Over a three year period I conducted my own experiment with Sahara and offer it here for anyone who might be contemplating it's use.

Sahara is meant to kill out all stuff and keep the ground completely dead for many, many months. Use it in parking lots or driveways where you don't want a single plant to grow....ever! But I wanted to know how close you can get to plantings without damaging the desireables. I wanted to know if it could be used down fencelines to stop the creep of weeds and around flower bed perimeters as an edging to keep them nice and tidy.

I used a pump sprayer and sprayed a swath down my fence lines. Terrific stuff for this job! It seemed to kill everything about 6 inches on all sides of the actual spray pattern. (I very lightly sprayed, almost feather-like on bare-ish weedy ground, aiming the spray directly on the fence line.) For 3 years now, weeds have not filled in and has saved me from weed-eating chores immensely.
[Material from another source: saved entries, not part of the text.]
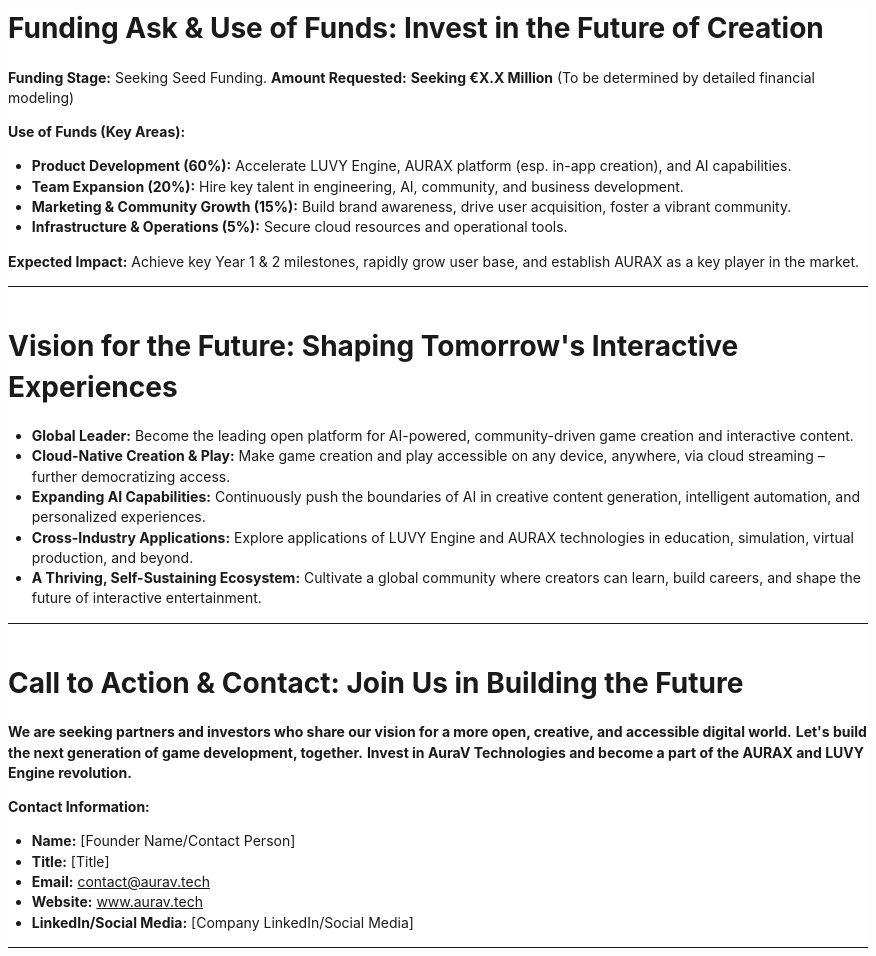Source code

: 

# Funding Ask & Use of Funds: Invest in the Future of Creation

**Funding Stage:** Seeking Seed Funding.
**Amount Requested:** **Seeking €X.X Million** (To be determined by detailed financial modeling)

**Use of Funds (Key Areas):**
*   **Product Development (60%):** Accelerate LUVY Engine, AURAX platform (esp. in-app creation), and AI capabilities.
*   **Team Expansion (20%):** Hire key talent in engineering, AI, community, and business development.
*   **Marketing & Community Growth (15%):** Build brand awareness, drive user acquisition, foster a vibrant community.
*   **Infrastructure & Operations (5%):** Secure cloud resources and operational tools.

**Expected Impact:** Achieve key Year 1 & 2 milestones, rapidly grow user base, and establish AURAX as a key player in the market.

---


# Vision for the Future: Shaping Tomorrow's Interactive Experiences

*   **Global Leader:** Become the leading open platform for AI-powered, community-driven game creation and interactive content.
*   **Cloud-Native Creation & Play:** Make game creation and play accessible on any device, anywhere, via cloud streaming – further democratizing access.
*   **Expanding AI Capabilities:** Continuously push the boundaries of AI in creative content generation, intelligent automation, and personalized experiences.
*   **Cross-Industry Applications:** Explore applications of LUVY Engine and AURAX technologies in education, simulation, virtual production, and beyond.
*   **A Thriving, Self-Sustaining Ecosystem:** Cultivate a global community where creators can learn, build careers, and shape the future of interactive entertainment.

---


# Call to Action & Contact: Join Us in Building the Future

**We are seeking partners and investors who share our vision for a more open, creative, and accessible digital world.**
**Let's build the next generation of game development, together.**
**Invest in AuraV Technologies and become a part of the AURAX and LUVY Engine revolution.**

**Contact Information:**
*   **Name:** [Founder Name/Contact Person]
*   **Title:** [Title]
*   **Email:** contact@aurav.tech
*   **Website:** www.aurav.tech
*   **LinkedIn/Social Media:** [Company LinkedIn/Social Media]

---
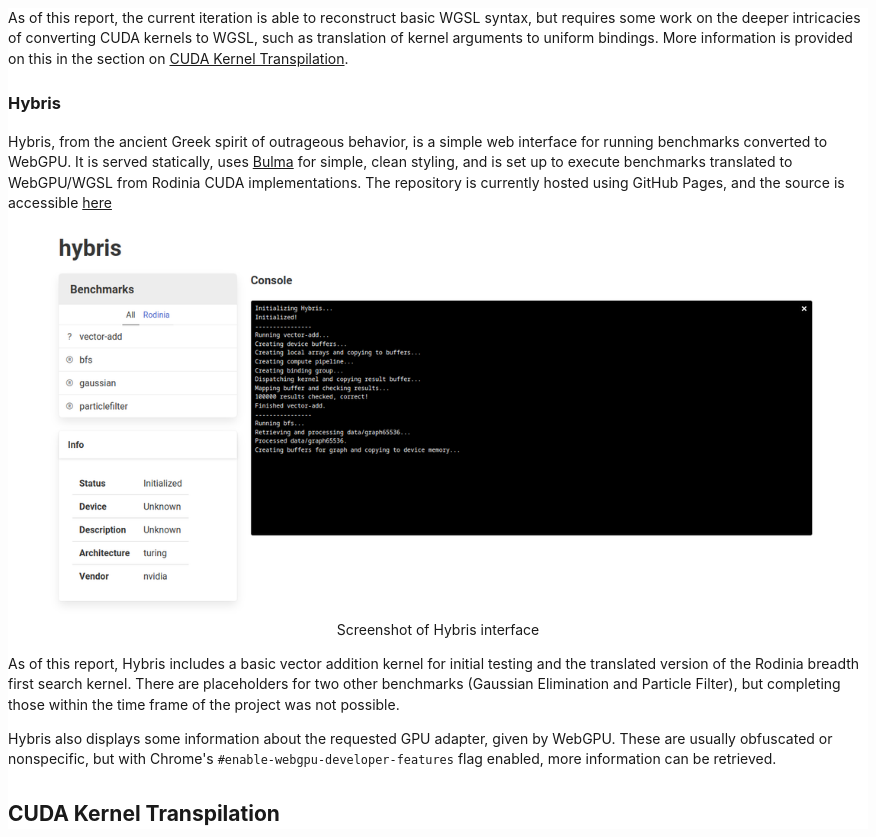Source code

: As of this report, the current iteration is able to reconstruct basic WGSL syntax, but requires some work on the deeper intricacies of converting CUDA kernels to WGSL, such as translation of kernel arguments to uniform bindings. More information is provided on this in the section on [CUDA Kernel Transpilation](#cuda-kernel-transpilation).

### Hybris

Hybris, from the ancient Greek spirit of outrageous behavior, is a simple web interface for running benchmarks converted to WebGPU. It is served statically, uses [Bulma](https://bulma.io/) for simple, clean styling, and is set up to execute benchmarks translated to WebGPU/WGSL from Rodinia CUDA implementations. The repository is currently hosted using GitHub Pages, and the source is accessible [here](https://github.com/boingboomtschak/hybris)

<figure>
    <a href="https://github.com/boingboomtschak/hybris">
        <img src="images/hybris-screenshot.png" alt="Screenshot of Hybris interface" style="width: 100%"/>
    </a>
    <figcaption align="center">Screenshot of Hybris interface</figcaption>
</figure>

As of this report, Hybris includes a basic vector addition kernel for initial testing and the translated version of the Rodinia breadth first search kernel. There are placeholders for two other benchmarks (Gaussian Elimination and Particle Filter), but completing those within the time frame of the project was not possible.

Hybris also displays some information about the requested GPU adapter, given by WebGPU. These are usually obfuscated or nonspecific, but with Chrome's `#enable-webgpu-developer-features` flag enabled, more information can be retrieved.

## CUDA Kernel Transpilation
Emboldened by this success I tried the flower bed edging idea....and now very much wish I hadn't. It doesn't work for this purpose at all. Yes, it kills the grass from creeping into the beds, but the product moves through damp soil much differently than through dry soil. In some spots the dead area is a few inches wide, some spots are over a foot wide even though I was very gentle with the sprayer nozzle and tried to apply very sparsely and very consistently. Many of my flower bed plantings are now growing sickly....specifically the perennials. Annuals, on the other hand, seem to be doing fine right up to the dead-zone, but perennials (up to 10 feet away) are waning. My bad decision to use this stuff as an edger has so far cost me a mature apple tree, several younger fruit trees, including a much beloved nectarine and apricot, a perfect specimen of a 15' dogwood and many roses and shrubs. Violas, pansies, petunias, weeds, grasses seem to be doing just fine in the exact same ground.
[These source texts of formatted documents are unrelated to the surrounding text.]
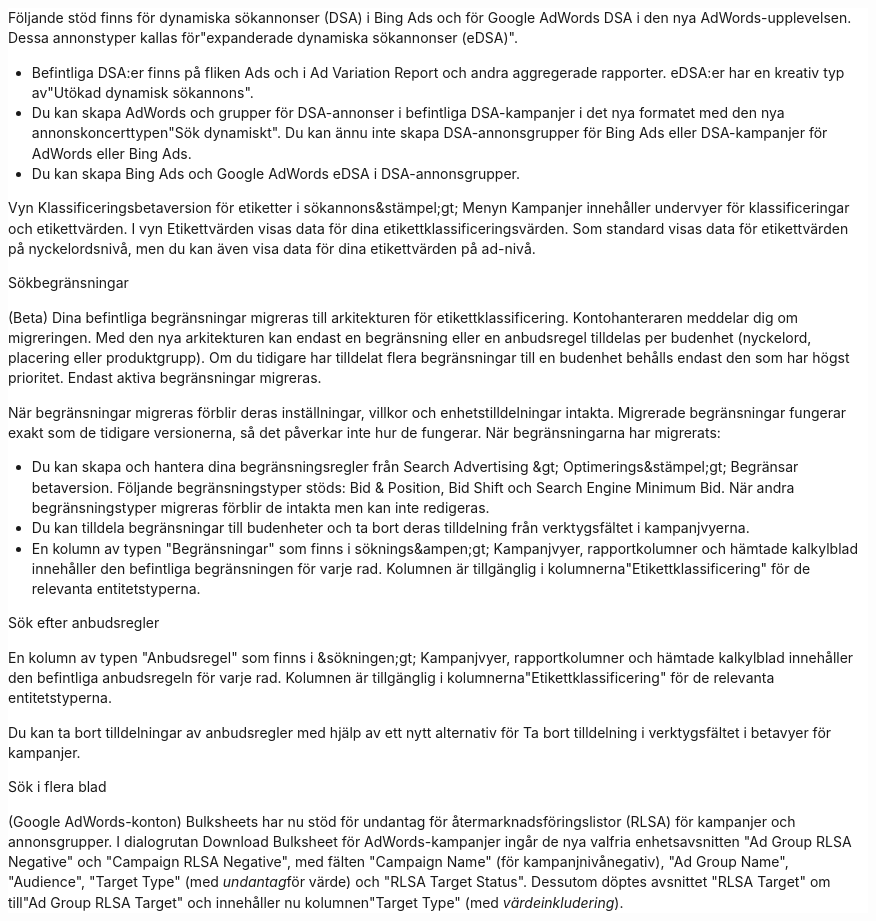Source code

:    <td colname="col2"> <p>Följande stöd finns för dynamiska sökannonser (DSA) i Bing Ads och för Google AdWords DSA i den nya AdWords-upplevelsen. Dessa annonstyper kallas för"expanderade dynamiska sökannonser (eDSA)". </p> <p> 
     <ul id="ul_56D6F9391AFF475A89AF4F0FBFBE10AF"> 
      <li id="li_494C3751467E43E59350F25F49C93B07">Befintliga DSA:er finns på fliken Ads och i Ad Variation Report och andra aggregerade rapporter. eDSA:er har en kreativ typ av"Utökad dynamisk sökannons". </li> 
      <li id="li_B7D577B4E8A5427A86A715DA94A237CA">Du kan skapa AdWords och grupper för DSA-annonser i befintliga DSA-kampanjer i det nya formatet med den nya annonskoncerttypen"Sök dynamiskt". Du kan ännu inte skapa DSA-annonsgrupper för Bing Ads eller DSA-kampanjer för AdWords eller Bing Ads. </li> 
      <li id="li_5D3F5EA701B94891A8032B434AB84F4C">Du kan skapa Bing Ads och Google AdWords eDSA i DSA-annonsgrupper. </li> 
     </ul> </p> </td> 
  </tr> 
  <tr> 
   <td colname="col1"> <p> </p> </td> 
   <td colname="col2"> <p>Vyn Klassificeringsbetaversion för etiketter i sökannons&amp;stämpel;gt; Menyn Kampanjer innehåller undervyer för klassificeringar och etikettvärden. I vyn Etikettvärden visas data för dina etikettklassificeringsvärden. Som standard visas data för etikettvärden på nyckelordsnivå, men du kan även visa data för dina etikettvärden på ad-nivå. </p> </td> 
  </tr> 
  <tr> 
   <td colname="col1"> <p>Sökbegränsningar </p> </td> 
   <td colname="col2"> <p>(Beta) Dina befintliga begränsningar migreras till arkitekturen för etikettklassificering. Kontohanteraren meddelar dig om migreringen. Med den nya arkitekturen kan endast en begränsning eller en anbudsregel tilldelas per budenhet (nyckelord, placering eller produktgrupp). Om du tidigare har tilldelat flera begränsningar till en budenhet behålls endast den som har högst prioritet. Endast aktiva begränsningar migreras. </p> <p>När begränsningar migreras förblir deras inställningar, villkor och enhetstilldelningar intakta. Migrerade begränsningar fungerar exakt som de tidigare versionerna, så det påverkar inte hur de fungerar. När begränsningarna har migrerats: </p> <p> 
     <ul id="ul_592B7D6ADBEE4ACBB75083DC78DF5C96"> 
      <li id="li_72EF6183C2154829A0D342A79AEFAC59">Du kan skapa och hantera dina begränsningsregler från Search Advertising &amp;gt; Optimerings&amp;stämpel;gt; Begränsar betaversion. Följande begränsningstyper stöds: Bid &amp; Position, Bid Shift och Search Engine Minimum Bid. När andra begränsningstyper migreras förblir de intakta men kan inte redigeras. </li> 
      <li id="li_F77C34B939FA4A1DB5895C5ED9562341">Du kan tilldela begränsningar till budenheter och ta bort deras tilldelning från verktygsfältet i kampanjvyerna. </li> 
      <li id="li_8145468D5E744963BE1B98EF821AA7B3">En kolumn av typen "Begränsningar" som finns i söknings&amp;ampen;gt; Kampanjvyer, rapportkolumner och hämtade kalkylblad innehåller den befintliga begränsningen för varje rad. Kolumnen är tillgänglig i kolumnerna"Etikettklassificering" för de relevanta entitetstyperna. </li> 
     </ul> </p> </td> 
  </tr> 
  <tr> 
   <td colname="col1"> <p>Sök efter anbudsregler </p> </td> 
   <td colname="col2"> <p>En kolumn av typen "Anbudsregel" som finns i &amp;sökningen;gt; Kampanjvyer, rapportkolumner och hämtade kalkylblad innehåller den befintliga anbudsregeln för varje rad. Kolumnen är tillgänglig i kolumnerna"Etikettklassificering" för de relevanta entitetstyperna. </p> </td> 
  </tr> 
  <tr> 
   <td colname="col1"> <p> </p> </td> 
   <td colname="col2"> <p>Du kan ta bort tilldelningar av anbudsregler med hjälp av ett nytt alternativ för Ta bort tilldelning i verktygsfältet i betavyer för kampanjer. </p> </td> 
  </tr> 
  <tr> 
   <td colname="col1"> <p>Sök i flera blad </p> </td> 
   <td colname="col2"> <p>(Google AdWords-konton) Bulksheets har nu stöd för undantag för återmarknadsföringslistor (RLSA) för kampanjer och annonsgrupper. I dialogrutan Download Bulksheet för AdWords-kampanjer ingår de nya valfria enhetsavsnitten "Ad Group RLSA Negative" och "Campaign RLSA Negative", med fälten "Campaign Name" (för kampanjnivånegativ), "Ad Group Name", "Audience", "Target Type" (med <i>undantag</i>för värde) och "RLSA Target Status". Dessutom döptes avsnittet "RLSA Target" om till"Ad Group RLSA Target" och innehåller nu kolumnen"Target Type" (med <i>värdeinkludering</i>). </p> </td> 
  </tr>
My theory: Sahara travels well through moist soil and gravity automatically takes it downward. Any plants that have roots that grow down more than a few inches have a better chance of sipping the chemical up into their foliage...thus killing it. Plants with small root systems do not seem to be affected by the product as much.

Lesson: I will continue to keep Sahara on my shelf to use down the pasture fencelines, the driveway and patio....but I will sure never use it in my yard again.